I tested it when I trained MNIST Handwritten Digit of 10 classes as usual. Where I use the original input and its 90-degree-rotated (transposed) input. Subjectively speaking, there is no such number that looks like a horizontal line for the class of digit number 1 when it's rotated while the class of digit number 0 is similar like its original when it's rotated.

Performing a transformation of raw softmax output into a logarithmic scale would produce probabilities of I don't know vs. I know, like this class of digit number 1 below.
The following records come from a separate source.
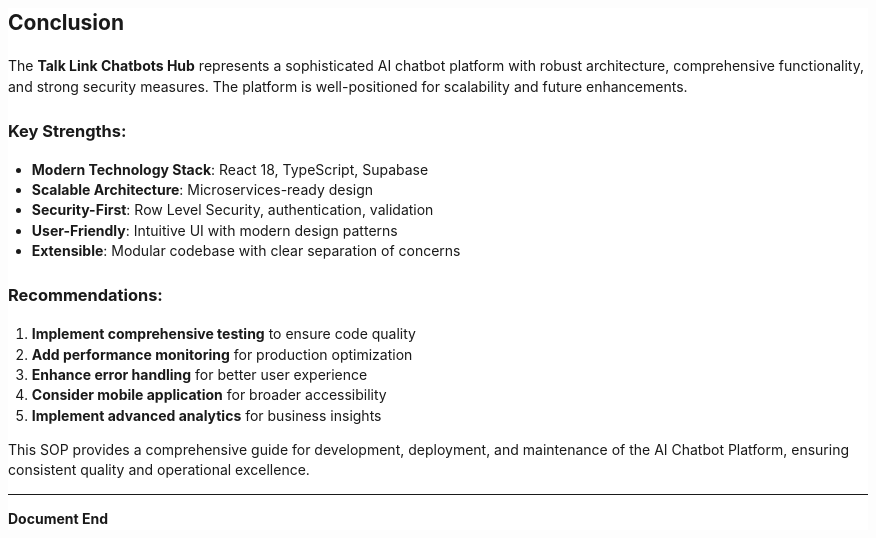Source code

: 
## Conclusion

The **Talk Link Chatbots Hub** represents a sophisticated AI chatbot platform with robust architecture, comprehensive functionality, and strong security measures. The platform is well-positioned for scalability and future enhancements.

### Key Strengths:
- **Modern Technology Stack**: React 18, TypeScript, Supabase
- **Scalable Architecture**: Microservices-ready design
- **Security-First**: Row Level Security, authentication, validation
- **User-Friendly**: Intuitive UI with modern design patterns
- **Extensible**: Modular codebase with clear separation of concerns

### Recommendations:
1. **Implement comprehensive testing** to ensure code quality
2. **Add performance monitoring** for production optimization
3. **Enhance error handling** for better user experience
4. **Consider mobile application** for broader accessibility
5. **Implement advanced analytics** for business insights

This SOP provides a comprehensive guide for development, deployment, and maintenance of the AI Chatbot Platform, ensuring consistent quality and operational excellence.

---

**Document End** 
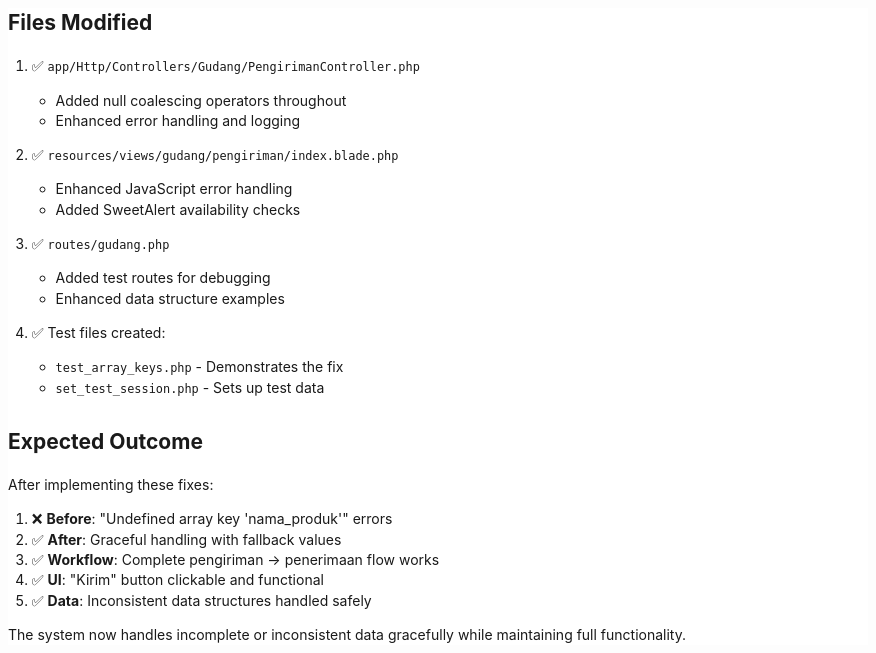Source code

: ## Files Modified

1. ✅ `app/Http/Controllers/Gudang/PengirimanController.php`
   - Added null coalescing operators throughout
   - Enhanced error handling and logging

2. ✅ `resources/views/gudang/pengiriman/index.blade.php`
   - Enhanced JavaScript error handling
   - Added SweetAlert availability checks

3. ✅ `routes/gudang.php`
   - Added test routes for debugging
   - Enhanced data structure examples

4. ✅ Test files created:
   - `test_array_keys.php` - Demonstrates the fix
   - `set_test_session.php` - Sets up test data

## Expected Outcome

After implementing these fixes:

1. ❌ **Before**: "Undefined array key 'nama_produk'" errors
2. ✅ **After**: Graceful handling with fallback values
3. ✅ **Workflow**: Complete pengiriman → penerimaan flow works
4. ✅ **UI**: "Kirim" button clickable and functional
5. ✅ **Data**: Inconsistent data structures handled safely

The system now handles incomplete or inconsistent data gracefully while maintaining full functionality.
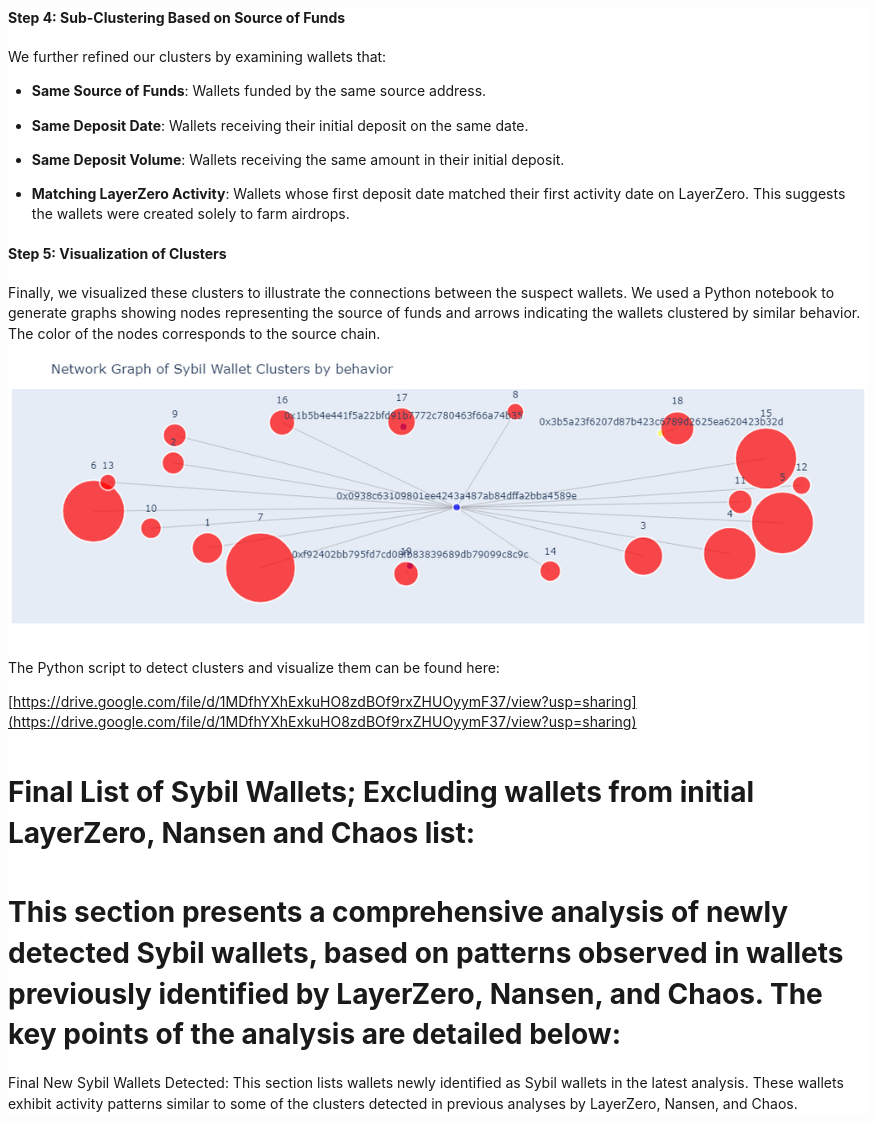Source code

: #### **Step 4: Sub-Clustering Based on Source of Funds**

We further refined our clusters by examining wallets that:

- **Same Source of Funds**: Wallets funded by the same source address.

- **Same Deposit Date**: Wallets receiving their initial deposit on the same date.

- **Same Deposit Volume**: Wallets receiving the same amount in their initial deposit.

- **Matching LayerZero Activity**: Wallets whose first deposit date matched their first activity date on LayerZero. This suggests the wallets were created solely to farm airdrops.

#### **Step 5: Visualization of Clusters**

Finally, we visualized these clusters to illustrate the connections between the suspect wallets. We used a Python notebook to generate graphs showing nodes representing the source of funds and arrows indicating the wallets clustered by similar behavior. The color of the nodes corresponds to the source chain.

![](/images/Ooo_Image_2.png)

The Python script to detect clusters and visualize them can be found here:

[https://drive.google.com/file/d/1MDfhYXhExkuHO8zdBOf9rxZHUOyymF37/view?usp=sharing](https://drive.google.com/file/d/1MDfhYXhExkuHO8zdBOf9rxZHUOyymF37/view?usp=sharing)

# Final List of Sybil Wallets; Excluding wallets from initial LayerZero, Nansen and Chaos list:

# This section presents a comprehensive analysis of newly detected Sybil wallets, based on patterns observed in wallets previously identified by LayerZero, Nansen, and Chaos. The key points of the analysis are detailed below:

Final New Sybil Wallets Detected: This section lists wallets newly identified as Sybil wallets in the latest analysis. These wallets exhibit activity patterns similar to some of the clusters detected in previous analyses by LayerZero, Nansen, and Chaos.
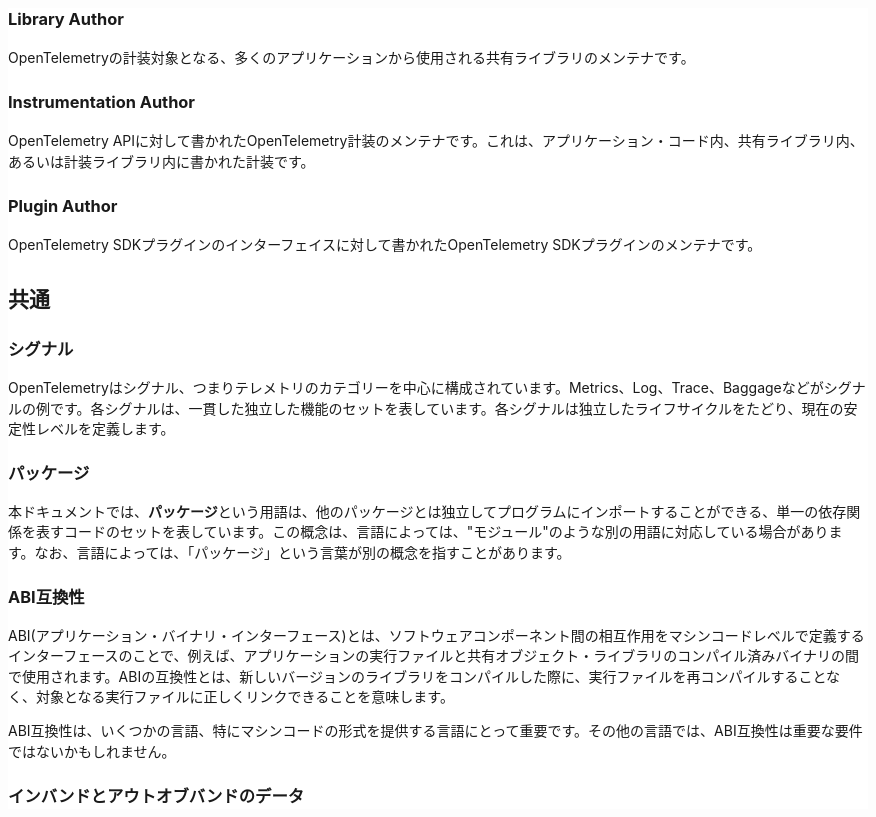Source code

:


### Library Author



OpenTelemetryの計装対象となる、多くのアプリケーションから使用される共有ライブラリのメンテナです。



### Instrumentation Author




OpenTelemetry APIに対して書かれたOpenTelemetry計装のメンテナです。これは、アプリケーション・コード内、共有ライブラリ内、あるいは計装ライブラリ内に書かれた計装です。




### Plugin Author



OpenTelemetry SDKプラグインのインターフェイスに対して書かれたOpenTelemetry SDKプラグインのメンテナです。



## 共通



### シグナル



OpenTelemetryはシグナル、つまりテレメトリのカテゴリーを中心に構成されています。Metrics、Log、Trace、Baggageなどがシグナルの例です。各シグナルは、一貫した独立した機能のセットを表しています。各シグナルは独立したライフサイクルをたどり、現在の安定性レベルを定義します。



### パッケージ



本ドキュメントでは、**パッケージ**という用語は、他のパッケージとは独立してプログラムにインポートすることができる、単一の依存関係を表すコードのセットを表しています。この概念は、言語によっては、"モジュール"のような別の用語に対応している場合があります。なお、言語によっては、「パッケージ」という言葉が別の概念を指すことがあります。



### ABI互換性



ABI(アプリケーション・バイナリ・インターフェース)とは、ソフトウェアコンポーネント間の相互作用をマシンコードレベルで定義するインターフェースのことで、例えば、アプリケーションの実行ファイルと共有オブジェクト・ライブラリのコンパイル済みバイナリの間で使用されます。ABIの互換性とは、新しいバージョンのライブラリをコンパイルした際に、実行ファイルを再コンパイルすることなく、対象となる実行ファイルに正しくリンクできることを意味します。



ABI互換性は、いくつかの言語、特にマシンコードの形式を提供する言語にとって重要です。その他の言語では、ABI互換性は重要な要件ではないかもしれません。





### インバンドとアウトオブバンドのデータ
Notice that there are gaps of numerical precision, as the most real number is represented by IEEE 754 in most computers, which has limited precision.

Same for the class of digit number 0 below as expected, it is mostly correct to predict its rotated version as it's similar to the original.

Here is the full formula:

Inputs:

Let $\mathbf{p} \in \mathbb{R}^{n_{\text{samples}} \times n_{\text{classes}}}$ be the input matrix of predicted probabilities, where:
- $n_{\text{samples}}$ is the number of samples.
- $n_{\text{classes}}$ is the number of classes (i.e., the number of possible predictions per sample).
- Each element $p_{i,j} \in [0, 1]$ represents the predicted probability for sample $i$ and class $j$, and for each $i$, we have $\sum_{j=1}^{n_{\text{classes}}} p_{i,j} = 1$.

Definitions:

Let $N = n_{\text{classes}}$ denote the number of classes.
Let $\text{inf} = -\log_2(\epsilon)$ (where $\epsilon$ is the smallest representable number for the input's data type)
For each sample $i$, define:
- The maximum predicted probability $a_i = \max_j (p_{i,j})$.
- The minimum predicted probability $b_i = \min_j (p_{i,j})$.

Confidence:

For each sample $i$, the confidence is defined as:

$$ c_i = \log_2(N - 1) - \log_2(N) - \log_2(1 - a_i) $$

where $a_i = \max_j (p_{i,j})$ is the maximum predicted probability for sample $i$.

Specifically: The confidence for each sample is normalized as:

$$ c_i' = \frac{c_i}{\inf} $$

where $\inf$ is a large constant, representing the inverse of the smallest representable number of the data type, ensuring that the confidence is mapped to the range $[0, 1]$.

Uncertainty:

The uncertainty for each sample $i$ is defined as:

$$ u_i = -\log_2(N) - \log_2(b_i) - c_i $$

where $b_i = \min_j (p_{i,j})$ is the minimum predicted probability for sample $i$, and $c_i$ is the confidence for sample $i$.

Specifically: The uncertainty for each sample is normalized as:

$$ u_i' = \frac{u_i}{\inf} $$

where $\inf$ is the same large constant used for normalizing the confidence.

Then, the uncertainty is transformed as:

$$ u_i'' = \frac{2^{u_i'} - 1}{2^{u_i'} + 1} $$

This maps the uncertainty values to the range $[0, 1]$.

Outputs:

The output consists of two arrays:
1. Confidence array $\mathbf{c}$: A normalized confidence value for each sample, where $c_i' \in [0, 1]$.
2. Uncertainty array $\mathbf{u}$: A normalized uncertainty value for each sample, where $u_i'' \in [0, 1]$.

The final output is a matrix $\mathbf{output} \in \mathbb{R}^{n_{\text{samples}} \times 2}$, where each row contains the normalized confidence and uncertainty values for each sample.

Summary

So, you can say that the softmax output can represent the probability, except it represents the probability of I don't know this sample vs. I know this sample.